[hangsi]

This is an interesting view of how random number based security is compromised for economic practicalities (though the meanings of "security" and "compromised" might be overstretched here).

For completeness, I wondered how many cards would be required to give the complete set of patterns.

If we number the positions in the 5x5 grid such that the top row has positions 1-5, the second row has 6-10 and so on, the grid positions can be converted to a sequence and we can use the permutation formula to find the number of arrangements. To account for rotations, we can divide the final value by 4 since every arrangement can be rotated and is therefore valid.

Of the 25 cards, there are 7 white, 8 red, 8 blue, 1 black and 1 double agent that can be red or blue, also deciding which team goes first. We can treat this final card as one of a kind, then double the formula output to account for cases where it is swapped to the other team.

Permutations of a multiset has a standard formula [0] that calculates a result from these values (rolling in the double agent factor of 2 and rotation division factor of 4):

25! / (7!8!8!1!1! * 2) = 946,551,177,000

(edit: as pointed out, this is 9 times too large as the double agent can indistinguishably replace each of the other 8 cards - a corrected value is 105,172,353,000)

This is (edit: still) more layout cards than have ever been printed across all production runs of Codenames, and would probably not fit into the current box size.

[0] https://en.wikipedia.org/wiki/Multinomial_theorem#Number_of_...

[Sniffnoy]

> To account for rotations, we can divide the final value by 4 since every arrangement can be rotated and is therefore valid.

Note that this is only approximately correct, since some layouts will have nontrivial symmetries. (Edit: Actually no they won't due to parity reasons! Oops. So that step is exact after all.)

Edit: Actually, this isn't correct either, and in a more serious way:

> Of the 25 cards, there are 7 white, 8 red, 8 blue, 1 black and 1 double agent that can be red or blue, also deciding which team goes first. We can treat this final card as one of a kind, then double the formula output to account for cases where it is swapped to the other team.

On the layout cards, nothing distinguishes the double agent -- the double agent is purely a matter of representation, it's not part of the actual layout. So doing things this way will give you a number that's too large by a factor of about 8 or 9.

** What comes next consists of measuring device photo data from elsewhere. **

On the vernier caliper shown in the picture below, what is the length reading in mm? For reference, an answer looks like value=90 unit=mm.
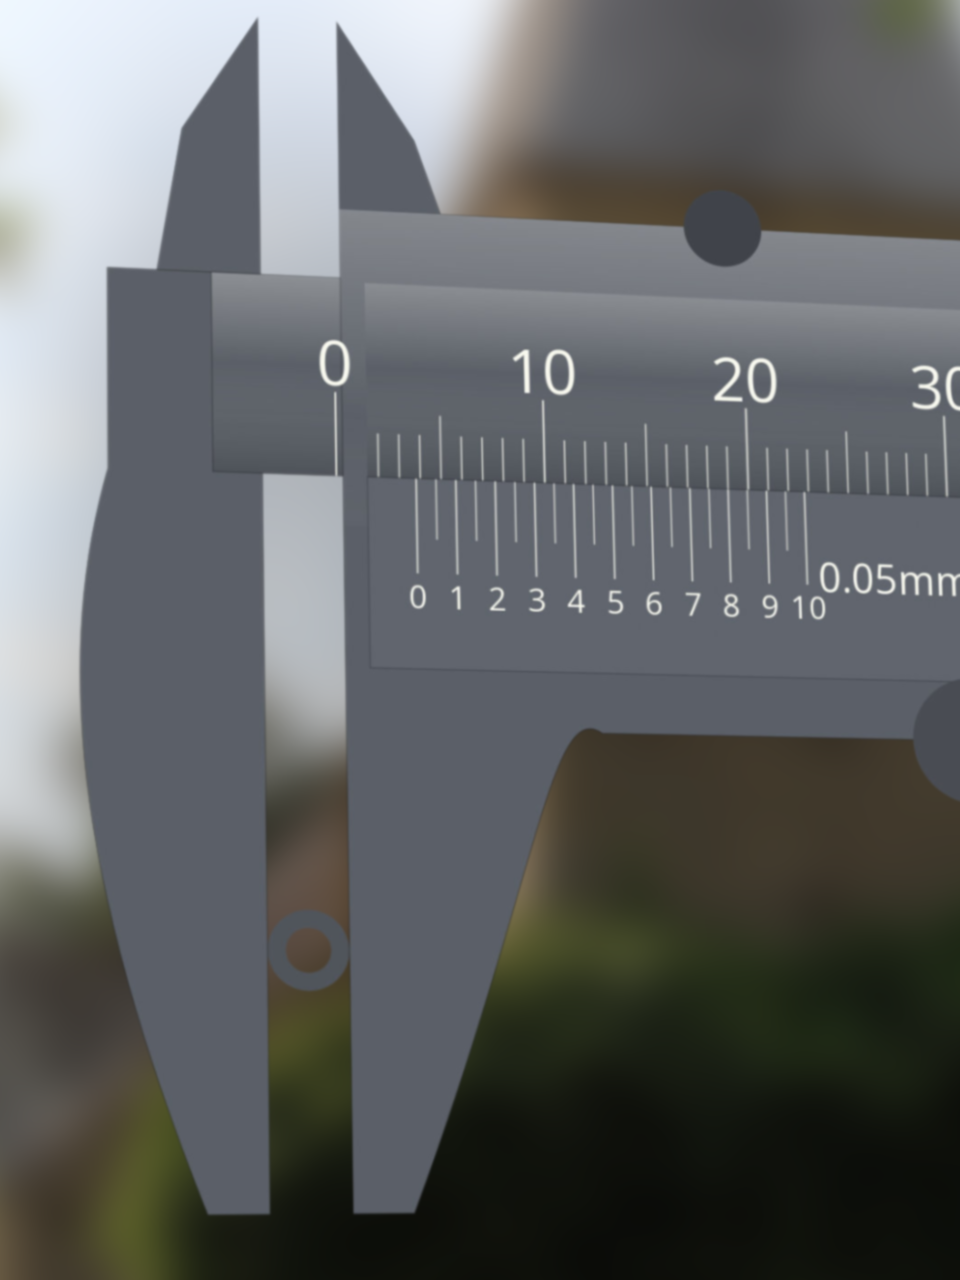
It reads value=3.8 unit=mm
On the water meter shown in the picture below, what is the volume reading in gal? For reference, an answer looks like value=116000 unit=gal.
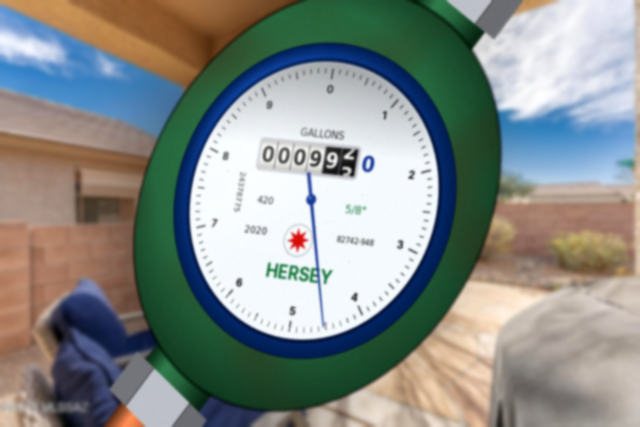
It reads value=9924.5 unit=gal
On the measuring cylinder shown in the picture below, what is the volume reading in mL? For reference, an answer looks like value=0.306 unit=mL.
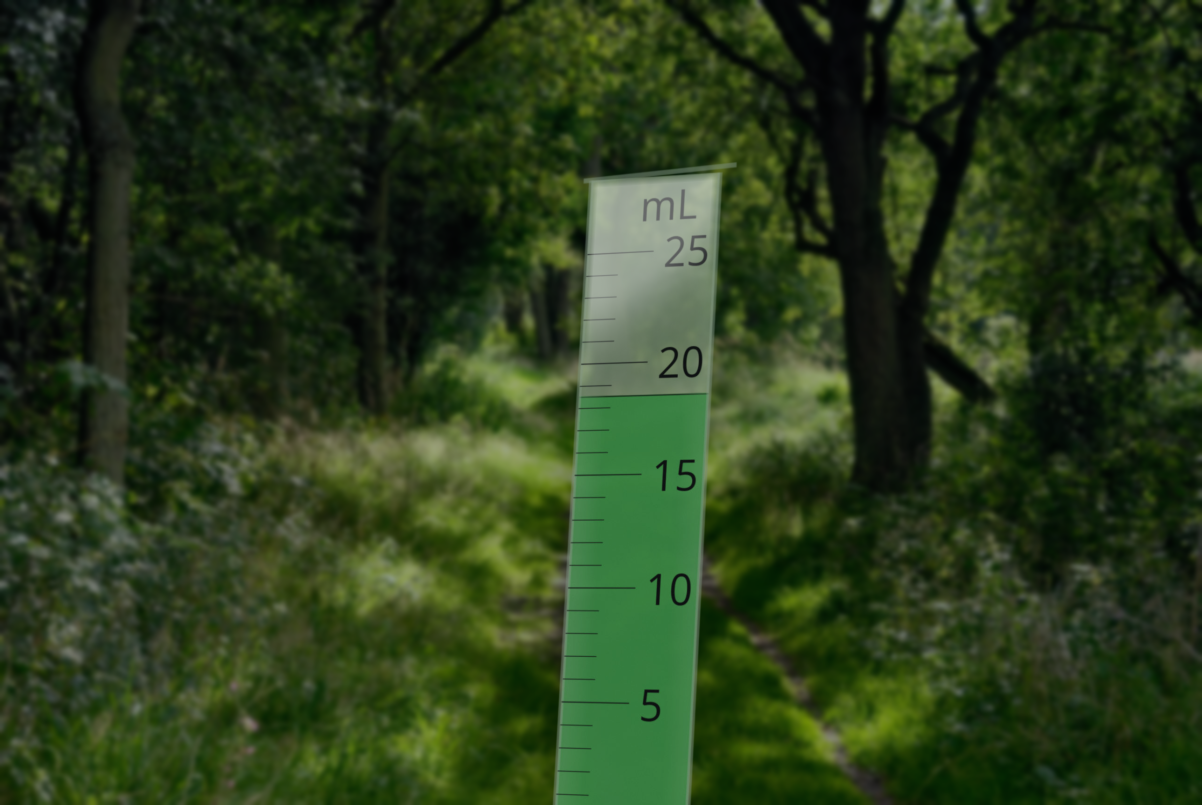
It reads value=18.5 unit=mL
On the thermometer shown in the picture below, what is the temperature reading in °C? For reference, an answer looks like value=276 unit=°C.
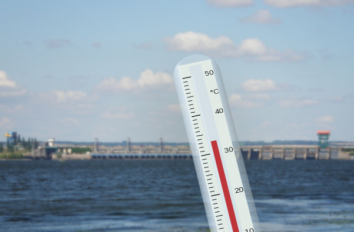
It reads value=33 unit=°C
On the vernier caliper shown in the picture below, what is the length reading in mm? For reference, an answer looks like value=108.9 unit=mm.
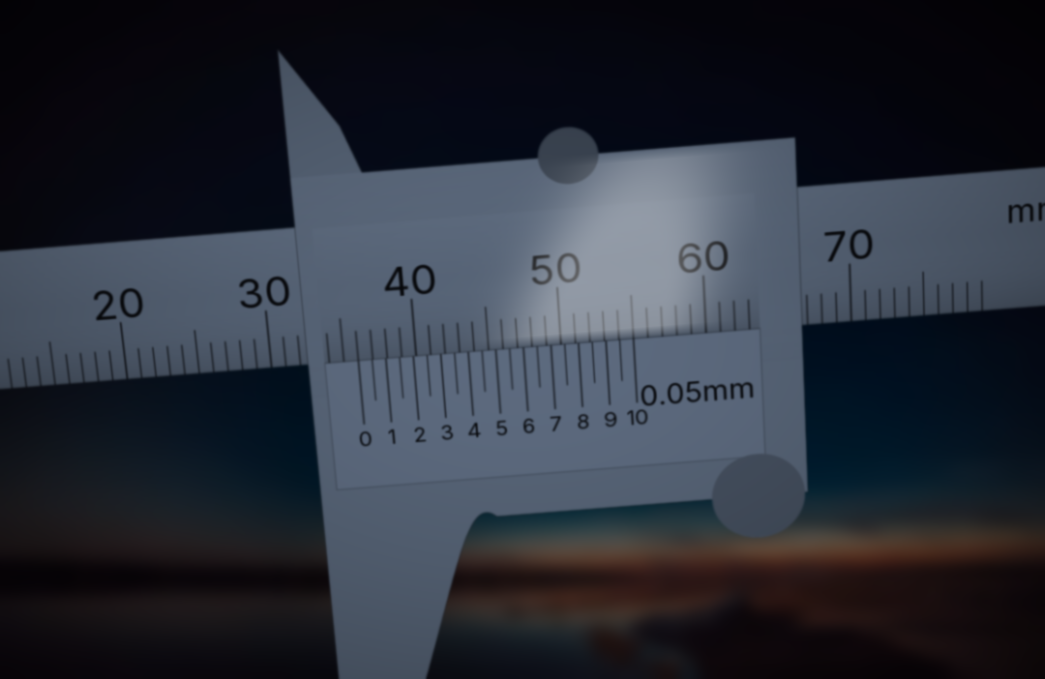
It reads value=36.0 unit=mm
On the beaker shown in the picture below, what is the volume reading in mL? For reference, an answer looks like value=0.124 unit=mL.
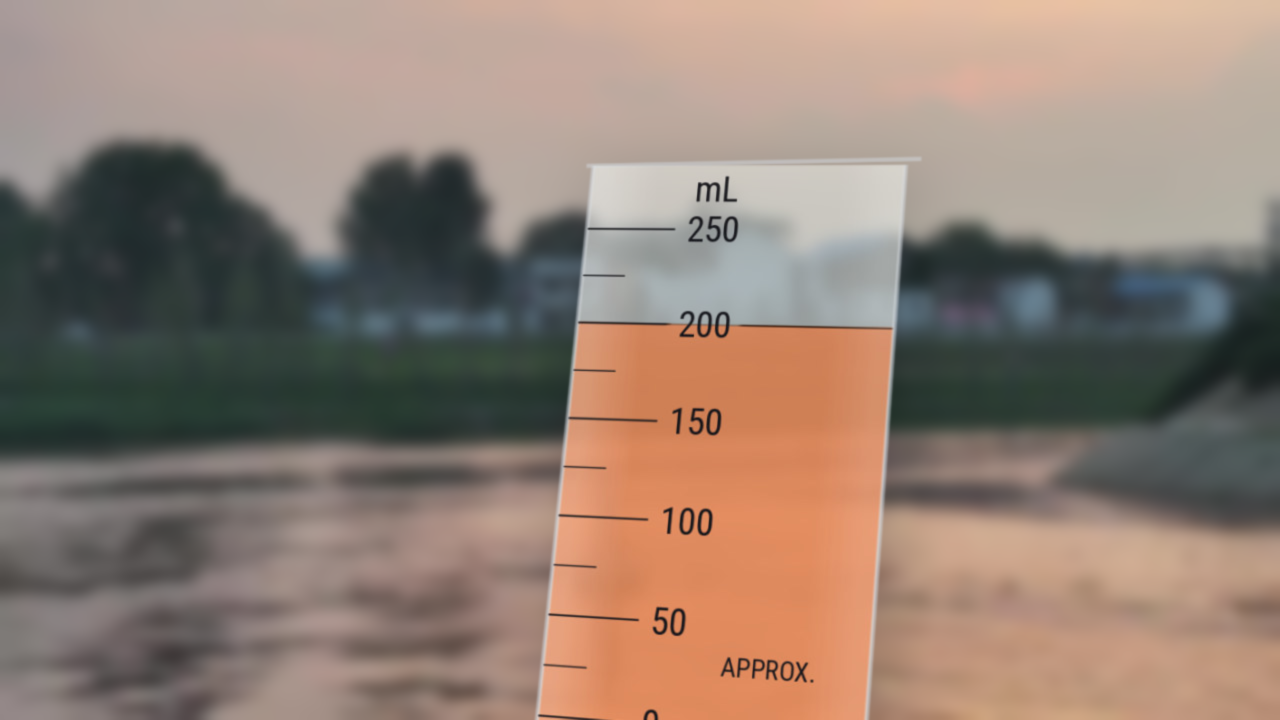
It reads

What you want to do here (ignoring rotations) is take 25!/(9!8!7!) to get the count with 9 red and 8 blue, then double it to include the count with 8 red and 9 blue, then divide by 4 to account for rotation (contrary to what I said earlier no need to account for symmetries because the numbers mean that none of the layouts can be rotationally symmetric), so you get a total of

25!/(9!8!7!2) = 105,172,353,000

So yeah about 9 times smaller than what you wrote. For what it's worth, anyway. :P

[vitus]

> Actually no they won't due to parity reasons!

Can you elaborate? I think I can construct some boards that effectively have complete rotational symmetry.

For the purposes of the game, black can be thought of as another white card (since you will never reveal it in the middle of a round), and the double agent can be placed in the center. Then, you just need to place the remaining categories with rotational symmetry (e.g. red on the two main diagonals, and blue on the squares directly clockwise from those). So, for instance:

  RBwwR
  wRBRB
  wBdBw
  BRBRw
  RwwBR

(w)hite and (d)ouble-agent are in lowercase; feel free to replace any single white square with blAck (Assassin).

[anonymoushn]

Double agent isn't a color that appears on the card. A card has 7 white spaces, 1 black space, 9 spaces of one color, and 8 spaces of the other color. If you think that white and black are separate colors, you can't make a rotationally symmetric 5x5 board.

From the perspective of a player who is memorizing boards, it's beneficial to know which square is black, so as the memorizer's adversary it's probably best to put the black square in all 8 non-blue non-red squares for a given layout of blue and red squares.

[vitus]

The reason why I claim that black is uninteresting for the purposes of board memorization is that if you are explicitly stalling until there is enough information to uniquely identify the game board, then either the black square is never uncovered, or the opposing team uncovers the black square, in which case you win automatically.

It's not difficult to be adversarial against the proposed naive strategy (just generate boards with enough overlap such that you can't uniquely identify them from such a small number of revealed squares), but it's easiest to generate fully random boards (without any concerns for "weird" boards) and be done with it.

[anonymoushn]

You could eliminate a board from consideration because a square was revealed to be white rather than black.

[hangsi]

Yes, I agree completely - I realised something was off in an espirit de l'escalier way not long after I posted.

This is great news for my proposed box redesign!